Gentoo Websites Logo
Go to: Gentoo Home Documentation Forums Lists Bugs Planet Store Wiki Get Gentoo!

Bug 281224 (CVE-2009-2730)

Summary: <net-libs/gnutls-2.8.3: X.509 \0 in CN/SAN spoofing vulnerabilities (CVE-2009-2730)
Product: Gentoo Security Reporter: Alex Legler (RETIRED) <a3li>
Component: VulnerabilitiesAssignee: Gentoo Security <security>
Status: RESOLVED FIXED    
Severity: normal CC: crypto+disabled
Priority: High    
Version: unspecified   
Hardware: All   
OS: Linux   
URL: http://article.gmane.org/gmane.network.gnutls.general/1733
Whiteboard: A3 [glsa]
Package list:
Runtime testing required: ---
Bug Depends on: 275695    
Bug Blocks:    

Description Alex Legler (RETIRED) archtester gentoo-dev Security 2009-08-12 15:56:41 UTC 
From $URL:

** libgnutls: Fix problem with NUL bytes in X.509 CN and SAN fields.
By using a NUL byte in CN/SAN fields, it was possible to fool GnuTLS
into 1) not printing the entire CN/SAN field value when printing a
certificate and 2) cause incorrect positive matches when matching a
hostname against a certificate.  Some CAs apparently have poor
checking of CN/SAN values and issue these (arguable invalid)
certificates.  Combined, this can be used by attackers to become a
MITM on server-authenticated TLS sessions.  The problem is mitigated
since attackers needs to get one certificate per site they want to
attack, and the attacker reveals his tracks by applying for a
certificate at the CA.  It does not apply to client authenticated TLS
sessions.  Research presented independently by Dan Kaminsky and Moxie
Marlinspike at BlackHat09.  Thanks to Tomas Hoger <thoger <at> redhat.com>
for providing one part of the patch.  [GNUTLS-SA-2009-4].
Comment 1 Alex Legler (RETIRED) archtester gentoo-dev Security 2009-08-12 16:09:24 UTC 
CVE-2009-2730 (http://nvd.nist.gov/nvd.cfm?cvename=CVE-2009-2730):
  libgnutls in GnuTLS before 2.8.2 does not properly handle a '\0'
  character in a domain name in the subject's (1) Common Name (CN) or
  (2) Subject Alternative Name (SAN) field of an X.509 certificate,
  which allows man-in-the-middle attackers to spoof arbitrary SSL
  servers via a crafted certificate issued by a legitimate
  Certification Authority.
Comment 2 Stefan Behte (RETIRED) gentoo-dev Security 2009-11-06 23:04:16 UTC 
AFAIK a lot of software (e.g. rsyslogd) uses gnutls.
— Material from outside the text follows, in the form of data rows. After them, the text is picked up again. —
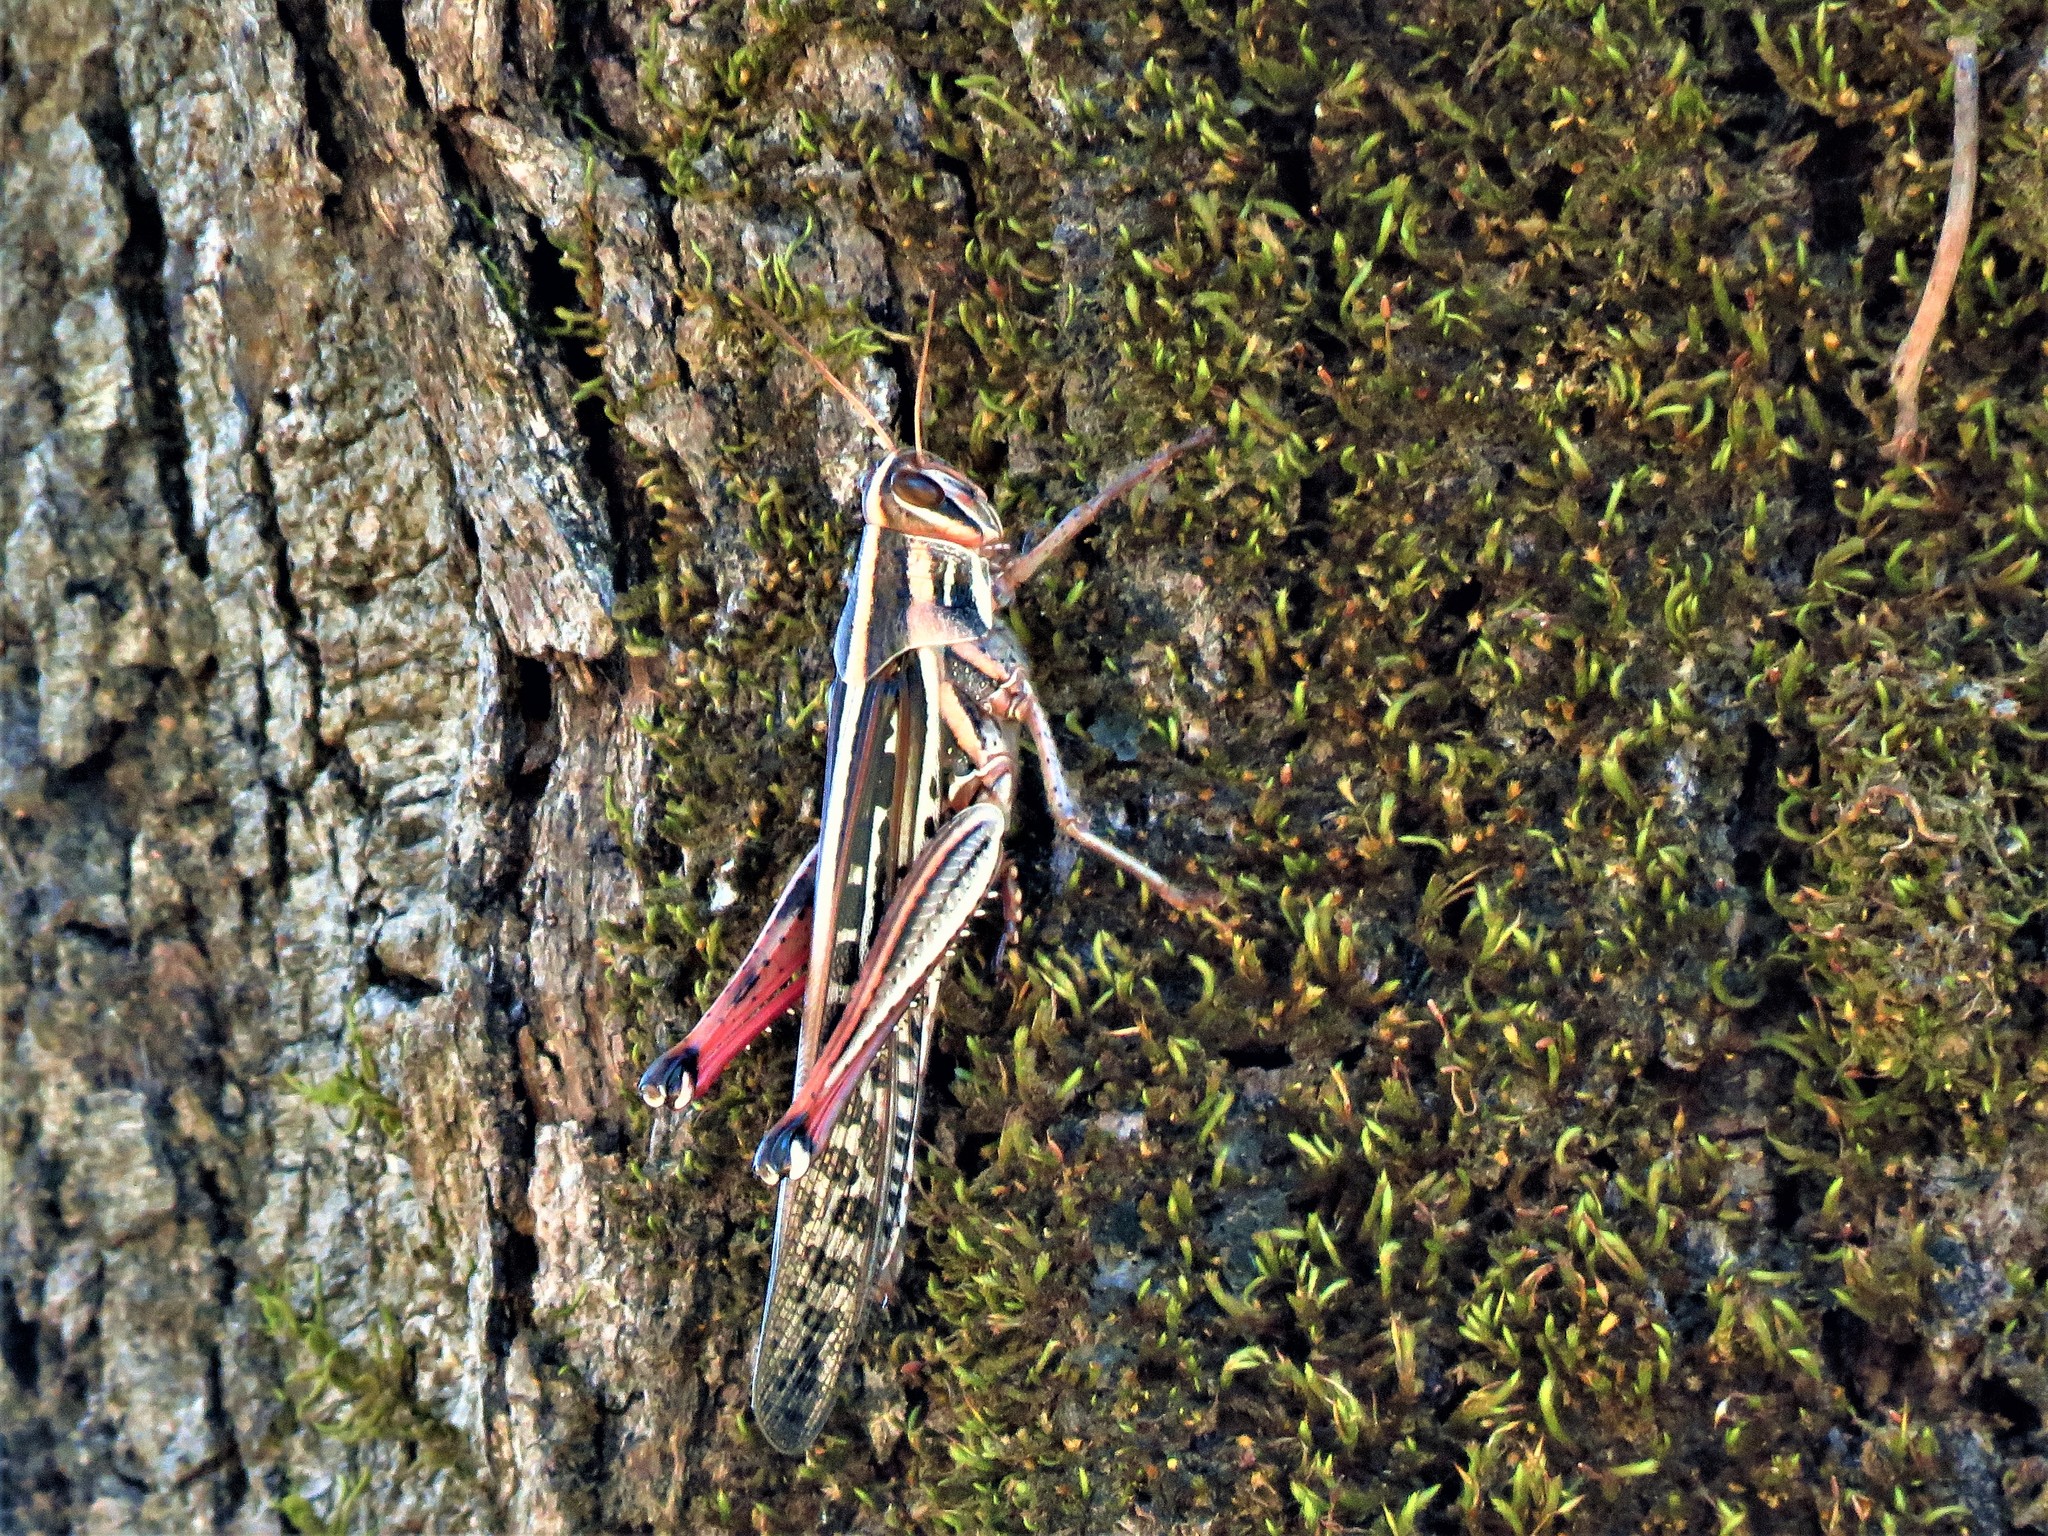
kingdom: Animalia
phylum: Arthropoda
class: Insecta
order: Orthoptera
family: Acrididae
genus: Schistocerca
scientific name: Schistocerca americana
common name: American bird locust
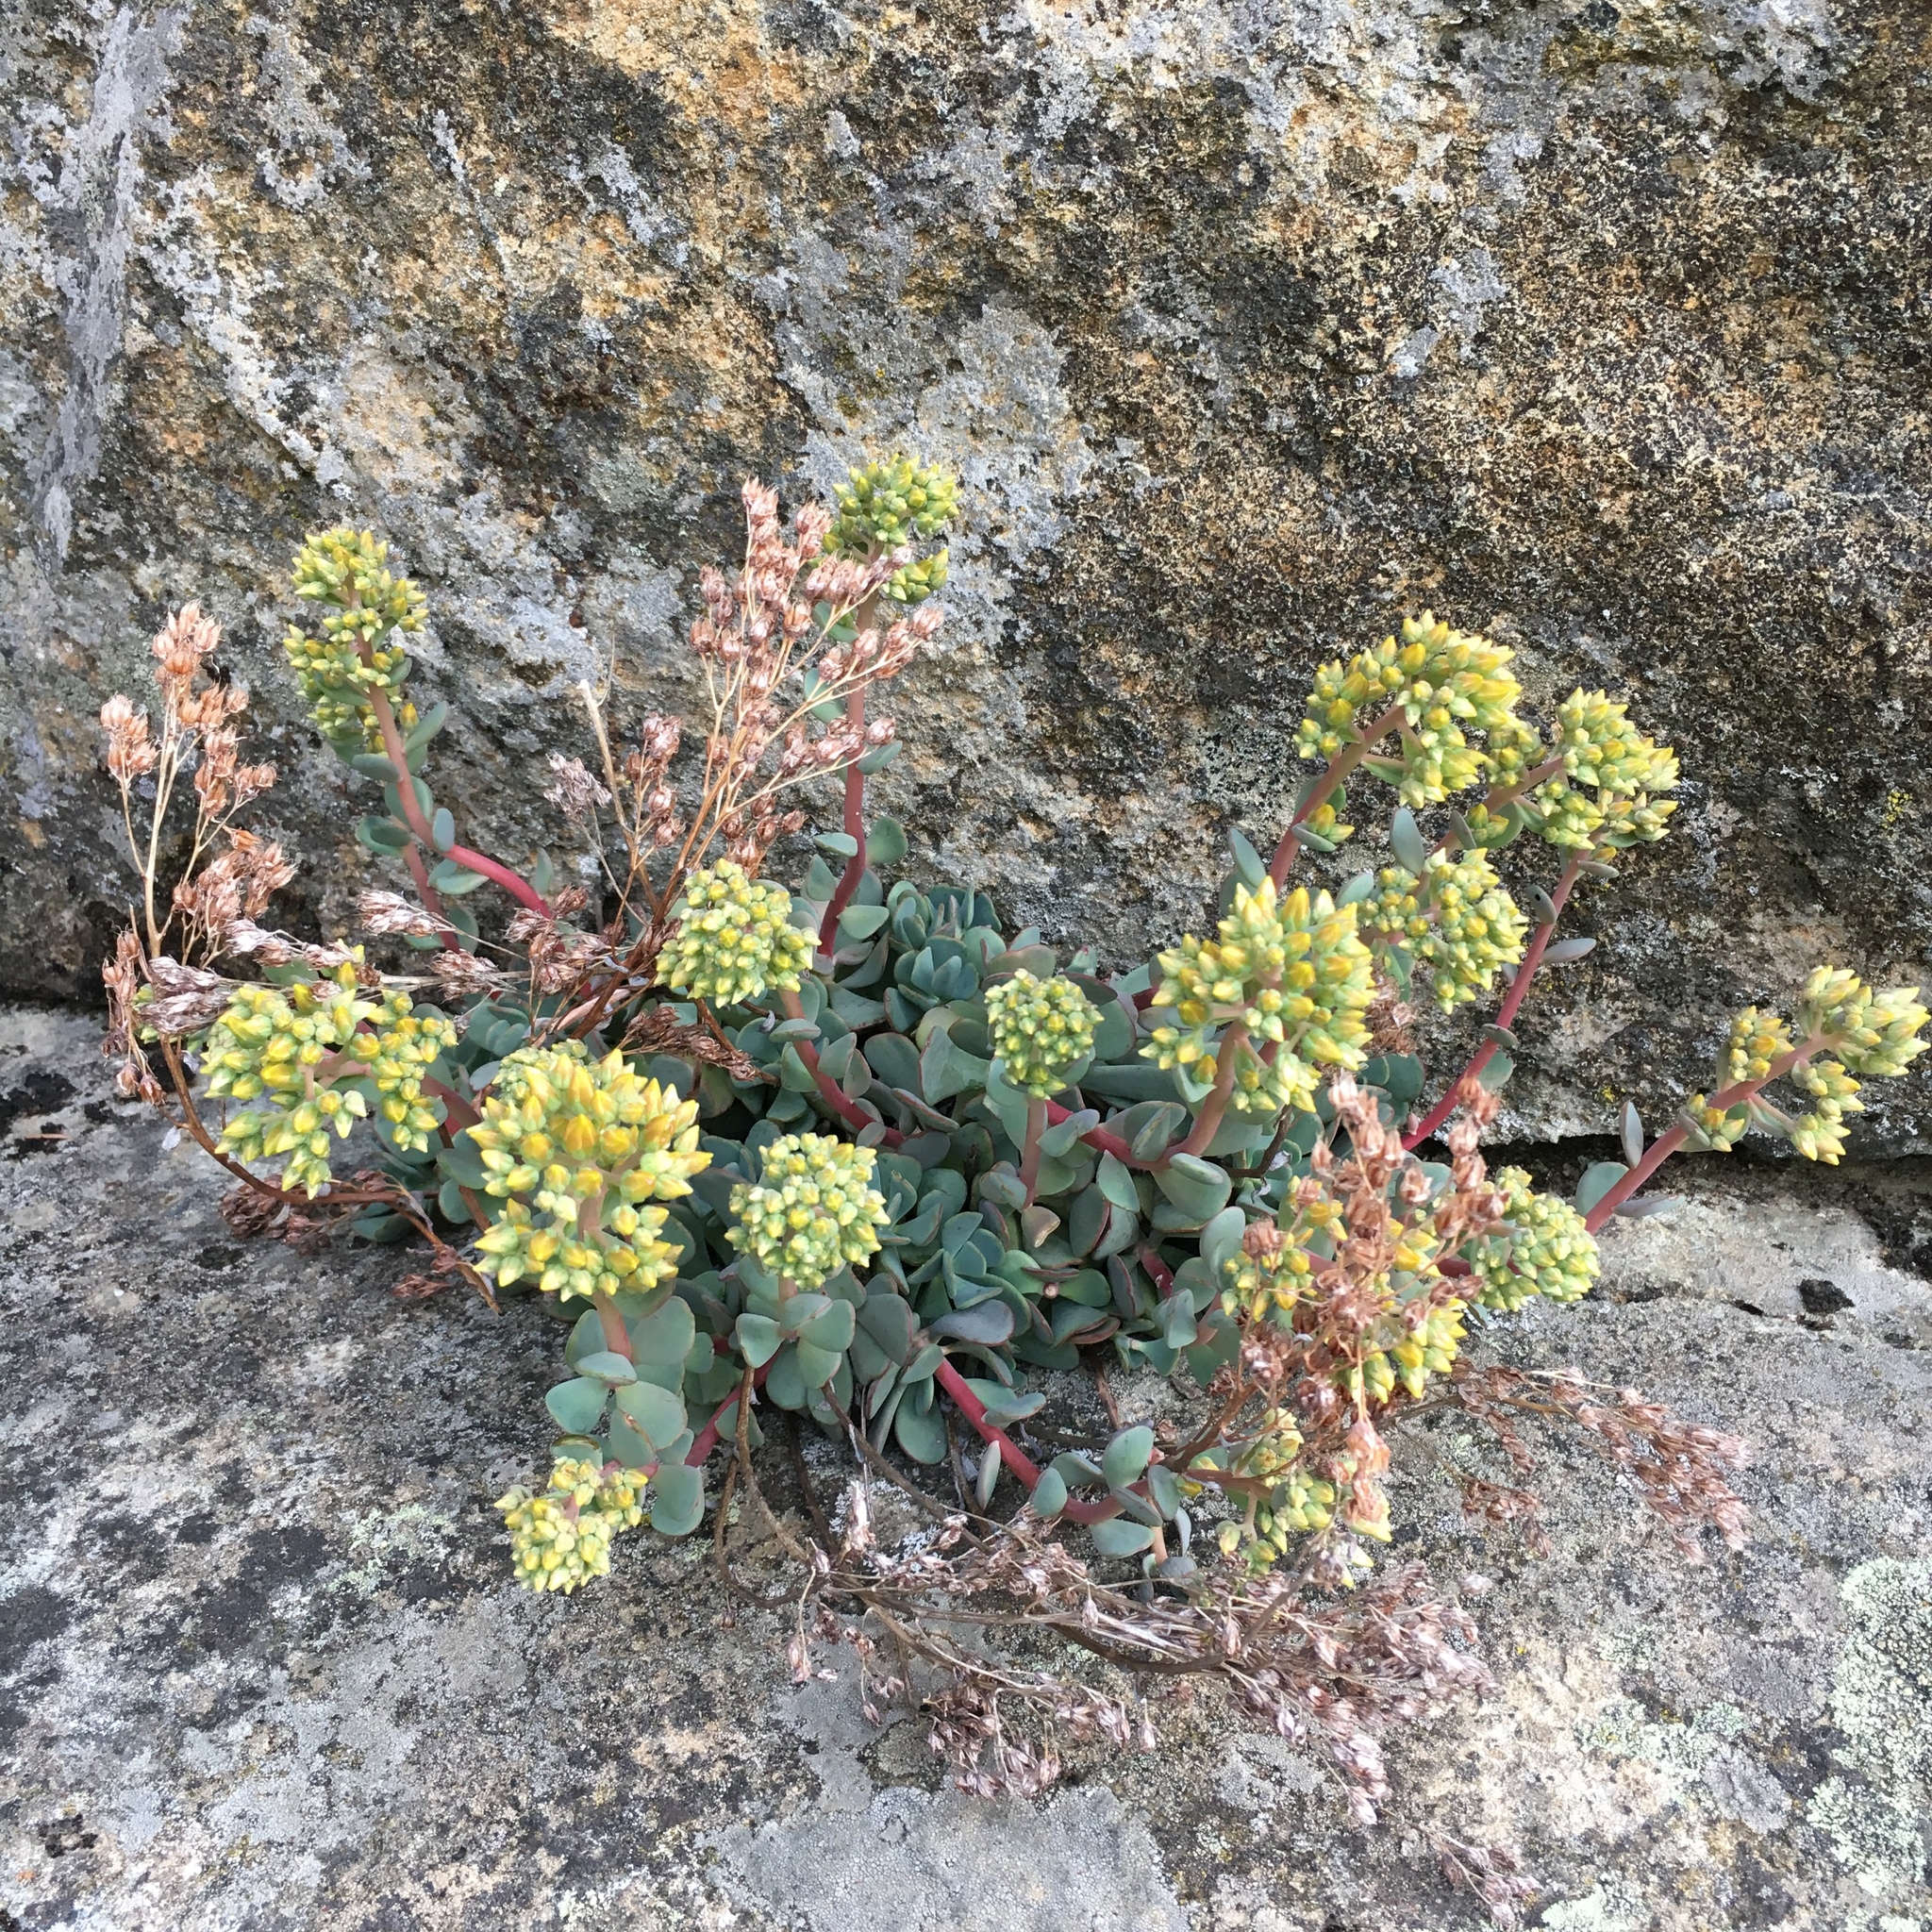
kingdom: Plantae
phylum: Tracheophyta
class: Magnoliopsida
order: Saxifragales
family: Crassulaceae
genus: Sedum
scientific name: Sedum spathulifolium
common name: Colorado stonecrop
That's why, I vote YES.
Comment 3 Tobias Heinlein (RETIRED) gentoo-dev 2010-08-14 14:24:04 UTC 
YES too, request filed.
Comment 4 GLSAMaker/CVETool Bot gentoo-dev 2012-06-23 14:41:11 UTC 
This issue was resolved and addressed in
 GLSA 201206-18 at http://security.gentoo.org/glsa/glsa-201206-18.xml
by GLSA coordinator Sean Amoss (ackle).